I found a rather rudimentary AI assisted tool to make sounds called Magenta. Magenta is a research project sponsored by Google; it is intended to help musicians create rhythms, melodies, percussions, and a couple more things. It is no longer actively being developed but had the rawness of newish tech which was perfect for me. Most importantly it wasn’t entirely mothballed, it still worked. I soon realized that the simplicity and rawness of the AI responses to my tracks were at times random and completely unexpected. I was capable of using the AI to create a certain sense of spontaneity I didn’t think was possible. At the same time, I realized that most traditional musicians would have quantified the outcome of the AI data as garbage. Yet, this was the garbage I was looking for, and soon I found myself fully immersed in AI dumpster diving. To be equally discerning though, I found that most new AI online composing tools make awful generic garbage, absolute conformity at its apex, but to each his own. 

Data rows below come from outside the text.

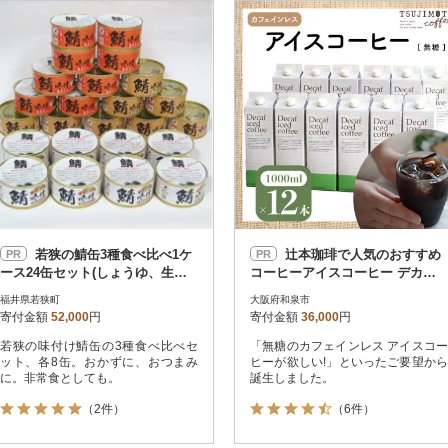
円
レビュー
レビュー
決済方法
解除
寄付金額
PayPay
発送種別
解除
クレジットカード決済
寄付金額
通常
Amazon Pay
冷蔵便
楽天ペイ
冷凍便
メルペイ
コンビニ支払い
ソフトバンクまとめて支払い
au PAY（auかんたん決済）
若狭の鯖缶3種食べ比べ1ケ
辻本珈琲で人気のおすすめ
PR
PR
d払い
ース24缶セット(しょうゆ、生姜
コーヒーアイスコーヒー デカフ
金融機関(Pay-easy決済)
入り、唐辛子入り)
ェハウスブレンド[無糖]12本 自社
福井県若狭町
大阪府和泉市
焙煎
寄付金額
52,000
円
寄付金額
36,000
円
若狭の味付け鯖缶の3種食べ比べセ
「無糖のカフェインレス アイスコー
解除
結果を見る（
29,948
ット、各8缶。おかずに、おつまみ
ヒーが欲しい!」といったご要望から
に。非常食としても。
誕生しました。
（2件）
（6件）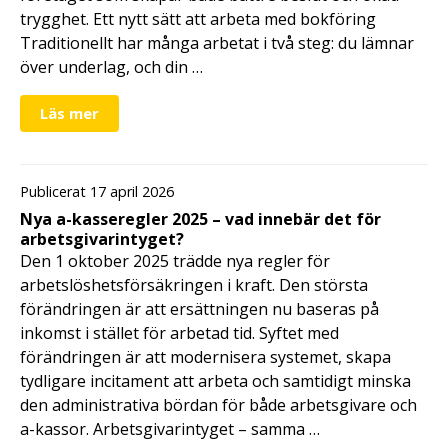
trygghet. Ett nytt sätt att arbeta med bokföring
Traditionellt har många arbetat i två steg: du lämnar
över underlag, och din …
Läs mer
Publicerat 17 april 2026
Nya a-kasseregler 2025 – vad innebär det för
arbetsgivarintyget?
Den 1 oktober 2025 trädde nya regler för
arbetslöshetsförsäkringen i kraft. Den största
förändringen är att ersättningen nu baseras på
inkomst i stället för arbetad tid. Syftet med
förändringen är att modernisera systemet, skapa
tydligare incitament att arbeta och samtidigt minska
den administrativa bördan för både arbetsgivare och
a-kassor. Arbetsgivarintyget – samma …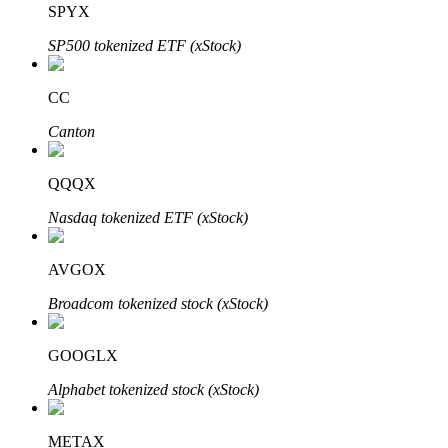
SPYX
SP500 tokenized ETF (xStock)
Blocages BTR
Des investissements exclusifs pour les détenteurs de BTR
CC
Canton
QQQX
Nasdaq tokenized ETF (xStock)
AVGOX
Prêts
Broadcom tokenized stock (xStock)
Service d'emprunt adossé à des cryptomonnaies
GOOGLX
Alphabet tokenized stock (xStock)
METAX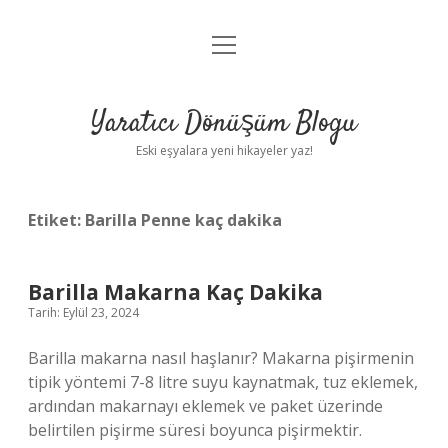
menüyü
Anasayfa
aç
Gizlilik Politikası
Yaratıcı Dönüşüm Blogu
Yasal Uyarı
Eski eşyalara yeni hikayeler yaz!
Hakkımızda
Etiket:
Barilla Penne kaç dakika
Barilla Makarna Kaç Dakika
Tarih: Eylül 23, 2024
Barilla makarna nasıl haşlanır? Makarna pişirmenin
tipik yöntemi 7-8 litre suyu kaynatmak, tuz eklemek,
ardından makarnayı eklemek ve paket üzerinde
belirtilen pişirme süresi boyunca pişirmektir.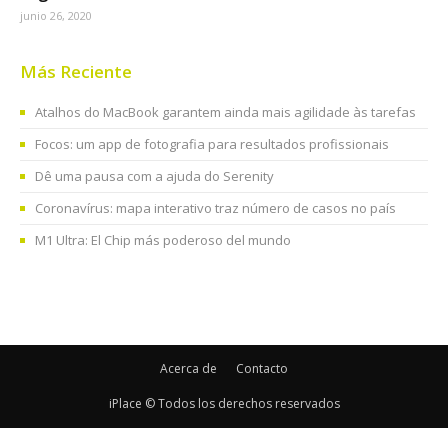
junio 26, 2020
Más Reciente
Atalhos do MacBook garantem ainda mais agilidade às tarefas
Focos: um app de fotografia para resultados profissionais
Dê uma pausa com a ajuda do Serenity
Coronavírus: mapa interativo traz número de casos no país
M1 Ultra: El Chip más poderoso del mundo
Acerca de
Contacto
iPlace © Todos los derechos reservados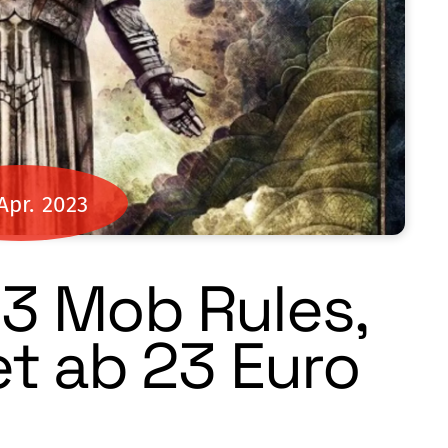
Apr.
2023
23 Mob Rules,
et ab 23 Euro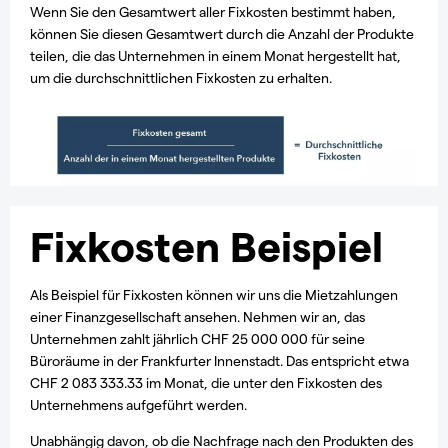
Wenn Sie den Gesamtwert aller Fixkosten bestimmt haben,
können Sie diesen Gesamtwert durch die Anzahl der Produkte
teilen, die das Unternehmen in einem Monat hergestellt hat,
um die durchschnittlichen Fixkosten zu erhalten.
Fixkosten Beispiel
Als Beispiel für Fixkosten können wir uns die Mietzahlungen
einer Finanzgesellschaft ansehen. Nehmen wir an, das
Unternehmen zahlt jährlich CHF 25 000 000 für seine
Büroräume in der Frankfurter Innenstadt. Das entspricht etwa
CHF 2 083 333.33 im Monat, die unter den Fixkosten des
Unternehmens aufgeführt werden.
Unabhängig davon, ob die Nachfrage nach den Produkten des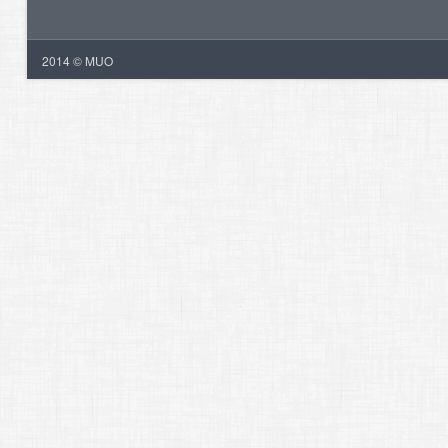
2014 © MUO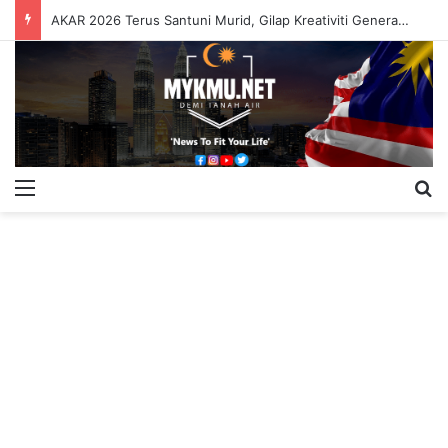
AKAR 2026 Terus Santuni Murid, Gilap Kreativiti Generasi Muda
Menu
S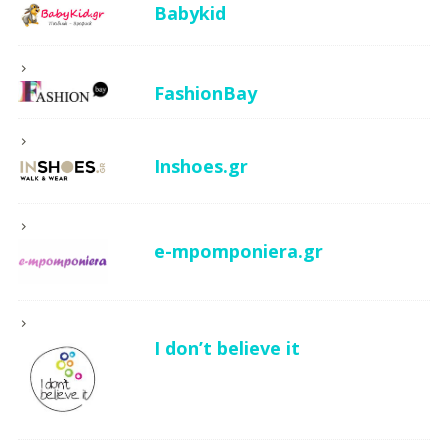
Babykid
FashionBay
Inshoes.gr
e-mpomponiera.gr
I don’t believe it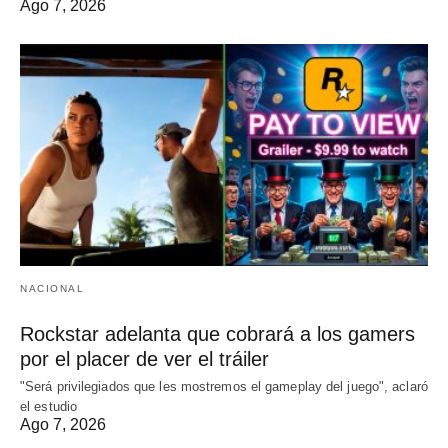
Ago 7, 2026
NACIONAL
Rockstar adelanta que cobrará a los gamers
por el placer de ver el tráiler
"Será privilegiados que les mostremos el gameplay del juego", aclaró
el estudio
Ago 7, 2026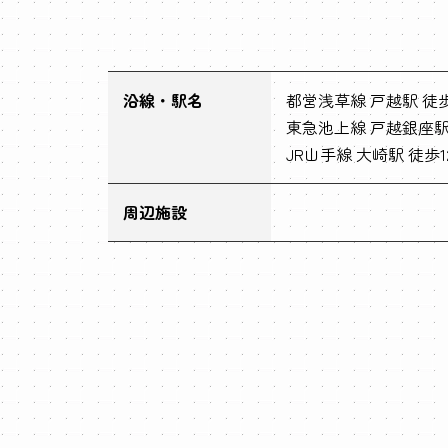
沿線・駅名
都営浅草線 戸越駅 徒歩
東急池上線 戸越銀座駅 
JR山手線 大崎駅 徒歩1
周辺施設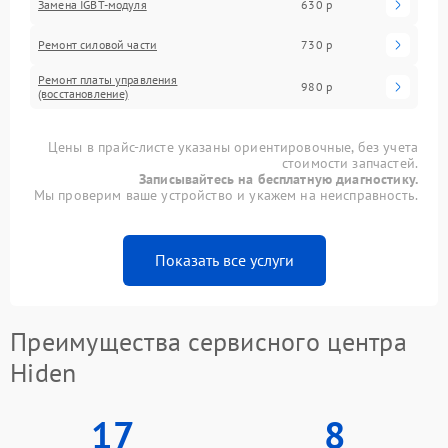
Замена IGBT-модуля
630 р
Ремонт силовой части
730 р
Ремонт платы управления
980 р
(восстановление)
Цены в прайс-листе указаны ориентировочные, без учета
стоимости запчастей.
Записывайтесь на бесплатную диагностику.
Мы проверим ваше устройство и укажем на неисправность.
Показать все услуги
Преимущества сервисного центра
Hiden
17
8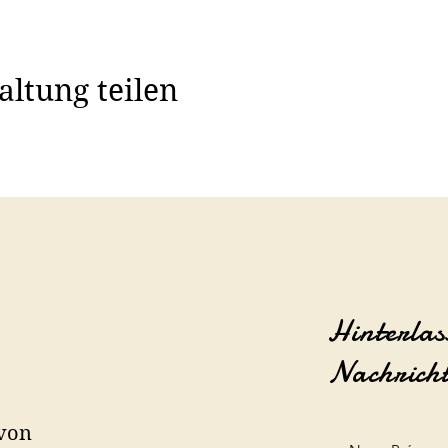
altung teilen
Hinterlas
Nachrich
 von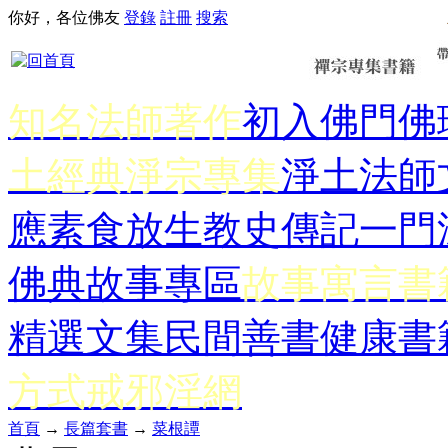
你好，各位佛友
登錄
註冊
搜索
知名法師著作
初入佛門
佛
土經典
淨宗專集
淨土法師
應
素食放生
教史傳記
一門
佛典故事專區
故事寓言書
精選文集
民間善書
健康書
方式
戒邪淫網
首頁
→
長篇套書
→
菜根譚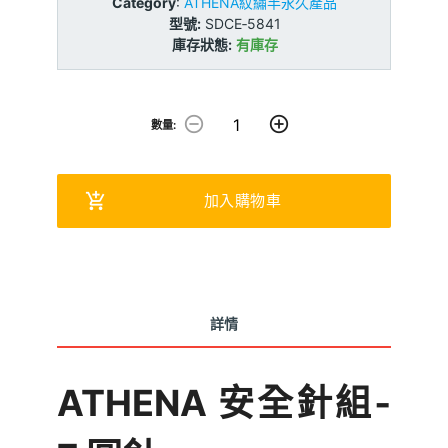
Category
:
ATHENA紋繡半永久產品
型號:
SDCE‐5841
庫存狀態:
有庫存
remove_circle_outline
add_circle_outline
數量:
add_shopping_cart
加入購物車
詳情
ATHENA 安全針組‐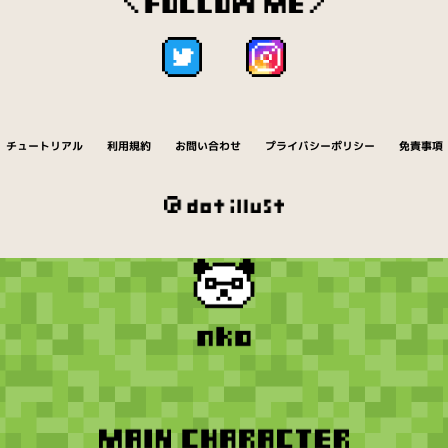
チュートリアル
利用規約
お問い合わせ
プライバシーポリシー
免責事項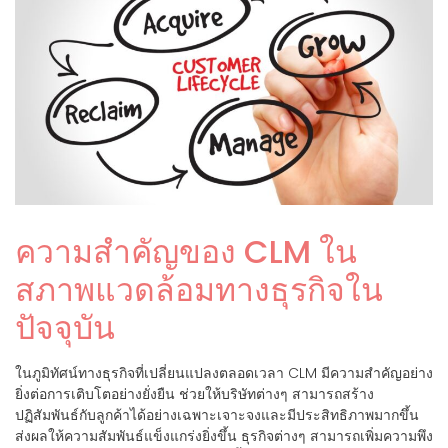
ความสำคัญของ CLM ใน
สภาพแวดล้อมทางธุรกิจใน
ปัจจุบัน
ในภูมิทัศน์ทางธุรกิจที่เปลี่ยนแปลงตลอดเวลา CLM มีความสำคัญอย่าง
ยิ่งต่อการเติบโตอย่างยั่งยืน ช่วยให้บริษัทต่างๆ สามารถสร้าง
ปฏิสัมพันธ์กับลูกค้าได้อย่างเฉพาะเจาะจงและมีประสิทธิภาพมากขึ้น
ส่งผลให้ความสัมพันธ์แข็งแกร่งยิ่งขึ้น ธุรกิจต่างๆ สามารถเพิ่มความพึง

 To embark on this project, I considered potential thematic ideas and my thoughts wandered to the furthest outpost of human technology, the voyager spacecraft. Always fascinated by distant things I thought of the voyager vessels and the golden records to represent our human curiosity for things unknown. I found connective tissue between AI and the Voyager program, both reaching out to the furthest extent. One carrying a record containing information about us in the 1970’s to the furthest reaches, while the other taking all our information to similarly expansive places, both with unknown destinations. At this point the project became Redshift, a term in astrophysics that describes how we know when distant objects are getting further away from us in the expanding universe. The golden record was created as an exercise to describe humankind to an alien species should the voyager spacecraft be found in the future. Even if the possibilities of this happening were remote in the most absolute terms, our scientists led by Carl Sagan did not forget to dream and to hope that aliens may someday find out that we existed. Now it seems most likely that the first sentient species that we encounter will be one of our own making, AI.  

In describing the sounds of this project I think of a ping-pong match, instead of a ping pong ball it is a snippet of MIDI data, as the AI swings the paddle the snippet gets slightly more complex each hit further evolving into textured, melody, rhythm, percussion, and chaos. Each passing of data between the AI and myself becomes a moment of intuition and reaction, the buildup and outcome evolves over time and is not preconceived. Another way to describe this process is to think about Close Encounters of The Third Kind, at the end of the movie and when humans finally meet the aliens, scientists devise a sonic call and response process to communicate with them. Each turn becomes more complex, eventually becoming a language unto itself. I also used samples from the golden record, magnetic fields, the “wow” signal and various exploratory spacecraft and observatory recordings. 

I wanted to create my own language with AI; in this I partially succeeded. Who knows how long Magenta will be around, is there a place for dead AI? I think that Magenta was created intentionally or not with notions of what is possible rather than what is marketable, I hope it finds a permanent home.  

It has been over 25 years since I released a vinyl record. In the past I made editions with hand-made covers. I thought that this edition should be no different, every record cover is slightly different and unique, this is different form serialized production and therefore more art than product. The tracks on this record are presented live with a sculptural sound installation in which I employed quadrophonic sound and the ability for users to modify the soundscape in real-time. The installation was inspired by the golden records, the voyager program and visually presents the inherent struggles of humanity with the unknown.